*TASK INSTRUCTIONS:*
1 - Reproduce the passage of the Krishna costume article from "By Poongkodi Jose" up to and including "our ancient scriptures.".
2 - According to the Krishna costume article, what color dhoti is Lord Krishna usually shown wearing?

Are you planning to dress up your child as little Krishna this Janmashtami? If you are wondering how to get the look just right, here are a few tips to help you.
By Poongkodi Jose
Hindu mythology is full of stories about the childhood escapades of Lord Krishna. From his love of butter to his playful pranks, Janmashtami is the perfect opportunity to regale your children with tales from our ancient scriptures.
One of the major Hindu festivals in India, Janmashtami celebrations are bound to be more fun if you have a toddler at home. After all, little Krishna's naughtiness and mischievous ways will definitely strike a chord with your child! Also, this is the time when most schools celebrate Krishna Janmashtami with a dress-up day. It has become the norm to dress up young children as Lord Krishna and Radha.
So, If you have a little tyke at home who loves getting decked up, you could portray him as little Krishna. These dress-up days also provide you with an opportunity to introduce culture to your child. What's more, the entire family gets to re-live mythology in the process.
Here are 10 tips on transforming your little one into Lord Krishna:
Lord Krishna is usually depicted as wearing a yellow dhoti, so you could stick to the same colour theme for your little one. You can also go for a silk dhoti with a zari border to give the outfit a rich look. It is a good idea to get a readymade dhoti instead of trying to wrap one around your playful toddler. These days in fact, there are several options available, including dhotis with velcro or elastic.
It is better the crown simple. Also ensure it is not too big and unwieldy for your little one. Make one at home, out of cardboard and then, stick on a piece of golden or zari cloth. Or you can also stick shiny, golden paper and glue pearl beads for a grander feel. Add on a beautiful peacock feather to get the perfect look. Make sure the crown is easy to wear and not itchy or uncomfortable for your child. For older children, you can add more embellishments to the crown.
One cannot imagine little Krishna without a flute. You can either get a simple toy flute or make one yourself. Choose any material with the cylindrical shape of a flute, like a plastic pipe or piece of wood of the desired thickness. Make sure you choose the right length. Stick on colour paper — gold or silver will be a good choice. You can use contrasting colours to give it a nice border.

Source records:
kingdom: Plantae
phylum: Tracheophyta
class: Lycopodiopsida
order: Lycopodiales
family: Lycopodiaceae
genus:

*THE RESULTS:*
1 -
By Poongkodi Jose
Hindu mythology is full of stories about the childhood escapades of Lord Krishna. From his love of butter to his playful pranks, Janmashtami is the perfect opportunity to regale your children with tales from our ancient scriptures.

2 - Yellow.